Running riot with Spanish and Mexican flavours
When two worlds collide, there’s bound to be an explosion. Chefs Mikel Alonso (French by birth but Basque-Mexican by heart) and Bruno Oteiza (from Spain's San Sebastián) fuse native Basque flavours with Mexico’s ingredients; mix in fellow Spaniard Gerard Bellver’s culinary techniques honed at El Bulli with Ferran Adriàn and Biko is a restaurant on another planet.
Nestled above Mexico City’s Presidente Masaryk Avenue in upmarket Polanco, Biko deals in two menus – Lo de hoy (Today) and Lo de antes (Before) – in addition to a carefully paired seven-step tasting option. Indulging contemporary interpretations and traditional Basque fare is the name of the game, and the trio allows its collective creativity to run riot.

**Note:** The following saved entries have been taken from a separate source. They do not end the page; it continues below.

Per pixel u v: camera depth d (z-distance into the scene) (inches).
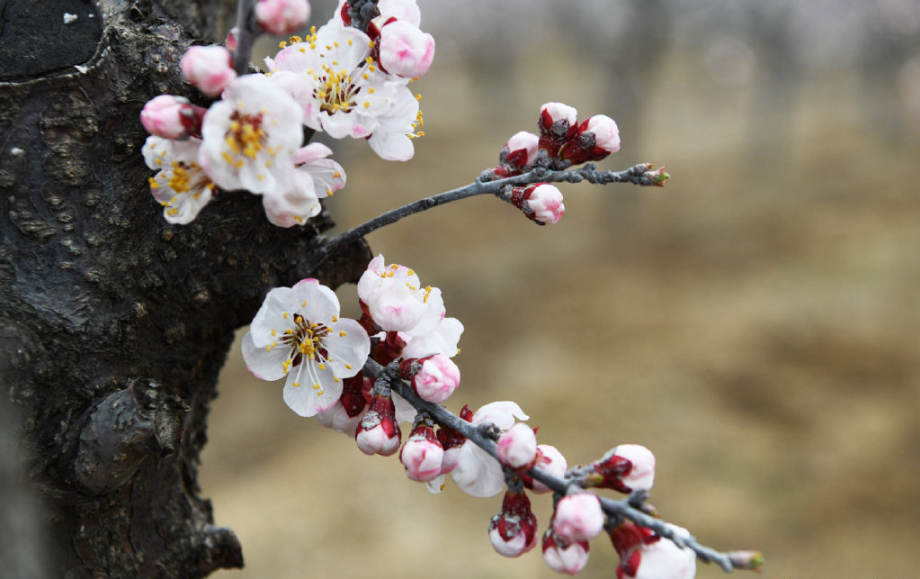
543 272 479.5
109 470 44.0
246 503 278.4
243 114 36.0
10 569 31.8
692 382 348.5
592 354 379.2
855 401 332.5
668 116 927.7
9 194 43.4
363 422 43.4
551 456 39.9
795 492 278.7
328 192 42.2
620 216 563.5
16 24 43.6
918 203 568.4
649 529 38.0
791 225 541.6
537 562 237.8
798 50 816.9
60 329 44.4
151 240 47.9
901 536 256.4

Showcasing the best of both Mexico and Spain by combining flavours and textures, Biko presents a dazzling repertoire, while also focusing on fun. Foie gras candy floss and geometrical milk origami break down culinary barriers, for example, while the humble cauliflower is given a new lease of life as a truffled soup topped with radish pickles and olive spheres.
While the adjacent Casa Biko private dining and event space is convivial, the main dining room errs on the minimalist side. As such, the kitchen’s bright and beautiful dishes command the attention they deserve as stars of this galactic culinary show.